Rakuten picks Chef over Puppet for its healthy open source community

When Japanese retail giant Rakuten was thinking about bringing in devops tooling as part of a global operations initiative, it was the community support that swung it for Chef.

Technical coordinator and vision lead manager for global operations and automation at Rakuten, Graham Weldon, tells Computerworld UK that despite not having the hardware partners compared to Puppet at the time, the community features were a strong sell.

“I began using Chef when I joined five years ago initially on our platform as a service product, Cloud Foundry,” says Weldon, speaking with Computerworld UK at ChefConf in Austin, Texas. “I was employed to build a PHP runtime for cloud foundry, and about a year or so later finished that project and started to branch out, globalise our operations department, and build out what we now call global operations.

“We identified automation was required, and that was the first part of a global operations initiative. As part of that we assessed a couple of tools in particular, Puppet and Chef - we eventually chose Chef, after initially choosing Puppet, and assessing it we looked at a few different things of the community features and where it was headed, settled on Chef and used it ever since.”

Rakuten is an enormous retail and e-commerce business headquartered in Tokyo, with global operations including a number of sites in the UK.

Chef didn't have the hardware integration and partner support that Rakuten needed at that time to automate their data centres and physical infrastructure, but Weldon spotted signs the company was heading down the right path. Puppet won at hardware integration and partner support, but there were ways around this and Chef has “made a lot of progress since then and they have the hardware support we need now.”

Weldon explains that while the tooling piece is, of course, useful, one of the most important factors was the community and open source resources available, including all of the events.

“The open source community around Chef is just phenomenal,” says Weldon. “There’s a lot of really passionate, insanely intelligent people contributing to open source around Chef and they’re very welcoming and helpful. That’s important because we want to be contributing back to open source as well.”

Using Chef tooling has got the time down between requests and deployments to a few minutes compared to a number of weeks with more traditional infrastructure approaches.

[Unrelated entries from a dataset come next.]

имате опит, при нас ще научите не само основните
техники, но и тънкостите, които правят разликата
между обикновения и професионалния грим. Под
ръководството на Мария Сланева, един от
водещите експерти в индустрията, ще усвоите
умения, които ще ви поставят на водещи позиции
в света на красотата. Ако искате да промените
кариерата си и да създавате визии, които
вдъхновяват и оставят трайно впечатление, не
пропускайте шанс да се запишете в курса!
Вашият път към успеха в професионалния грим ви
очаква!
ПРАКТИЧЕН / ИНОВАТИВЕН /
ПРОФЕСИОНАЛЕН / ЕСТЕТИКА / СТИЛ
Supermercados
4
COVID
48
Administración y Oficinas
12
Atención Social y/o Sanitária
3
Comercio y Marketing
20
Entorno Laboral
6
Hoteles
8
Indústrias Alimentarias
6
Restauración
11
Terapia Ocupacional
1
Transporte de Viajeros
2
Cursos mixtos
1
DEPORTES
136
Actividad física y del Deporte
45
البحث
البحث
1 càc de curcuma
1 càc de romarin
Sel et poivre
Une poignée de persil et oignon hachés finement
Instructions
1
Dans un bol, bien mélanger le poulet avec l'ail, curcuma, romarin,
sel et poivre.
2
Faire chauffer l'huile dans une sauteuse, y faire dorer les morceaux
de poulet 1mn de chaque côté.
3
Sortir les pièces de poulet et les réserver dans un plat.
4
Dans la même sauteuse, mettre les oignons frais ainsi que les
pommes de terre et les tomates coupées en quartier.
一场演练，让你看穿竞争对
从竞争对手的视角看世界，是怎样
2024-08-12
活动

But aside from time saved with automation there are other benefits too, in particular the engagement from Chef around customer success engineering support that came with the enterprise licence.

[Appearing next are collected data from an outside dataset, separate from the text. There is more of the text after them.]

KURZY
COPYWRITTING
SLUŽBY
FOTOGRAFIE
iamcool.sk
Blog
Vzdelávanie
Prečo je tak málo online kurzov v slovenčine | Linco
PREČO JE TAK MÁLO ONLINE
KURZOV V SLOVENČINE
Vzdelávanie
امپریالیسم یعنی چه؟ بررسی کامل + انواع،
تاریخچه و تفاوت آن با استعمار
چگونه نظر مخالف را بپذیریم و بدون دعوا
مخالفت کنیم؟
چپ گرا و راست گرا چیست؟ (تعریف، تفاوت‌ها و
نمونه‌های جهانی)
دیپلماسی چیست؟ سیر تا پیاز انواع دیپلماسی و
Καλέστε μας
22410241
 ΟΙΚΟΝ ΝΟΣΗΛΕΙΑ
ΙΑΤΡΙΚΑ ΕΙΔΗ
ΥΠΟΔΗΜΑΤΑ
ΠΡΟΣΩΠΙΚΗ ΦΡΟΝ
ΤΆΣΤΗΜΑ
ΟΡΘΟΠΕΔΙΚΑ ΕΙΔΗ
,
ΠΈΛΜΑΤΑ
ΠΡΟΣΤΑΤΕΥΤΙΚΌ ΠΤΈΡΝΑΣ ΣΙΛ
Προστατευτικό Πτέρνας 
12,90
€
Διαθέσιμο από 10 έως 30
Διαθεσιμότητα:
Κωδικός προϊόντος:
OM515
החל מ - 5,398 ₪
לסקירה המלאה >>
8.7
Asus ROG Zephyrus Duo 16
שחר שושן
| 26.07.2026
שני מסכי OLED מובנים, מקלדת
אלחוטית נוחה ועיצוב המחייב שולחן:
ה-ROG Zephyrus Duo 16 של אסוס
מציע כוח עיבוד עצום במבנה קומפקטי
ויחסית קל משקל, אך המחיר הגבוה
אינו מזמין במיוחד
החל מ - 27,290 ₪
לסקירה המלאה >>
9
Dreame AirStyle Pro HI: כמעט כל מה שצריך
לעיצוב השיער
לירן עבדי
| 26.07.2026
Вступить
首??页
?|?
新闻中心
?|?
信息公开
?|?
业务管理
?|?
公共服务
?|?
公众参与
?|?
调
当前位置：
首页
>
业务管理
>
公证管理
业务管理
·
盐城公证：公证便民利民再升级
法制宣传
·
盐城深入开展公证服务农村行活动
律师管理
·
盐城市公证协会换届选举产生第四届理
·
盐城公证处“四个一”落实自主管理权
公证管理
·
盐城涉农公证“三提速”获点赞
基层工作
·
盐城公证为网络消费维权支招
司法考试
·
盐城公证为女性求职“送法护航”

“This is something I didn’t even factor in to the purchase of a licence,” says Weldon. “They helped us build an internal community that previously would not have happened on its own. Rakuten is quite a large company and we have a lot of departments, even our operations department is split in different roles.

“But Chef brought us together to talk about common problems, issues and solutions. After a period of about two years we now have a strong, internal, self-sufficient Chef community that gets together and talks and shares work, when previously it was siloed and we had a lot of reproduction of code.

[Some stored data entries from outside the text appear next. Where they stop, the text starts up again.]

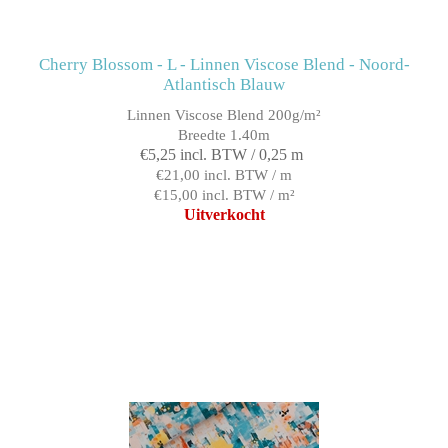
Cherry Blossom - L - Linnen Viscose Blend - Noord-
Atlantisch Blauw
Linnen Viscose Blend 200g/m²
Breedte 1.40m
€5,25 incl. BTW / 0,25 m
€21,00 incl. BTW / m
€15,00 incl. BTW / m²
Uitverkocht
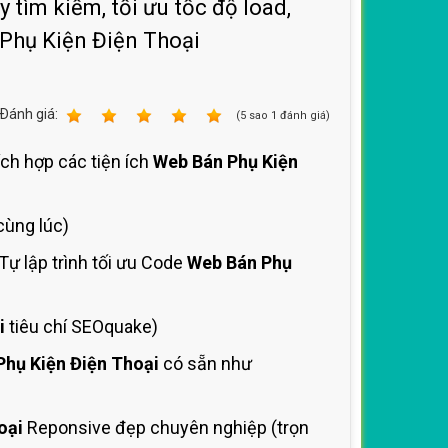
tìm kiếm, tối ưu tốc độ load,
 Phụ Kiện Điện Thoại
Ðánh giá:
1
2
3
4
5
(
5
sao
1
đánh giá)
ích hợp các tiện ích
Web Bán Phụ Kiện
cùng lúc)
ự lập trình tối ưu Code
Web Bán Phụ
i
tiêu chí SEOquake)
Phụ Kiện Điện Thoại
có sẵn như
oại
Reponsive đẹp chuyên nghiệp (trọn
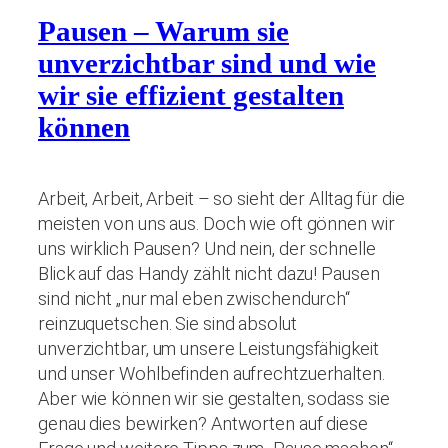
Pausen – Warum sie
unverzichtbar sind und wie
wir sie effizient gestalten
können
Arbeit, Arbeit, Arbeit – so sieht der Alltag für die
meisten von uns aus. Doch wie oft gönnen wir
uns wirklich Pausen? Und nein, der schnelle
Blick auf das Handy zählt nicht dazu! Pausen
sind nicht „nur mal eben zwischendurch“
reinzuquetschen. Sie sind absolut
unverzichtbar, um unsere Leistungsfähigkeit
und unser Wohlbefinden aufrechtzuerhalten.
Aber wie können wir sie gestalten, sodass sie
genau dies bewirken? Antworten auf diese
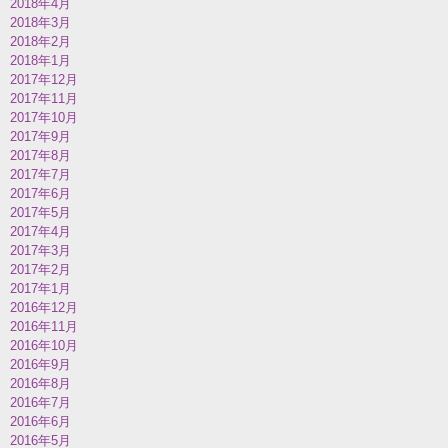
2018年4月
2018年3月
2018年2月
2018年1月
2017年12月
2017年11月
2017年10月
2017年9月
2017年8月
2017年7月
2017年6月
2017年5月
2017年4月
2017年3月
2017年2月
2017年1月
2016年12月
2016年11月
2016年10月
2016年9月
2016年8月
2016年7月
2016年6月
2016年5月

“The benefits we get out of Chef go way beyond the tooling, that’s the first thing people jump to. They are beneficial but we see a lot from the customer success engineering and engagement we have with that.”

On the tool side of things, Weldon says that Rakuten is constantly looking at devops transformation, along with making the business more agile, to deliver, and be compliant at velocity.

“And they continue to release new product tools and services that support that,” he says. “One of the things I love and hate about Chef is I’ll often be thinking ‘I need something’, be three months down the road of developing it - compliance is a good example - and they’ll announce it at the next conference. They’ll say ‘hey, we’ve got a tool that does all those amazing things’, which makes all of my work redundant but it’s great. They have got engineers that are working on that dedicated and can definitely do a better job than I can do on my own.”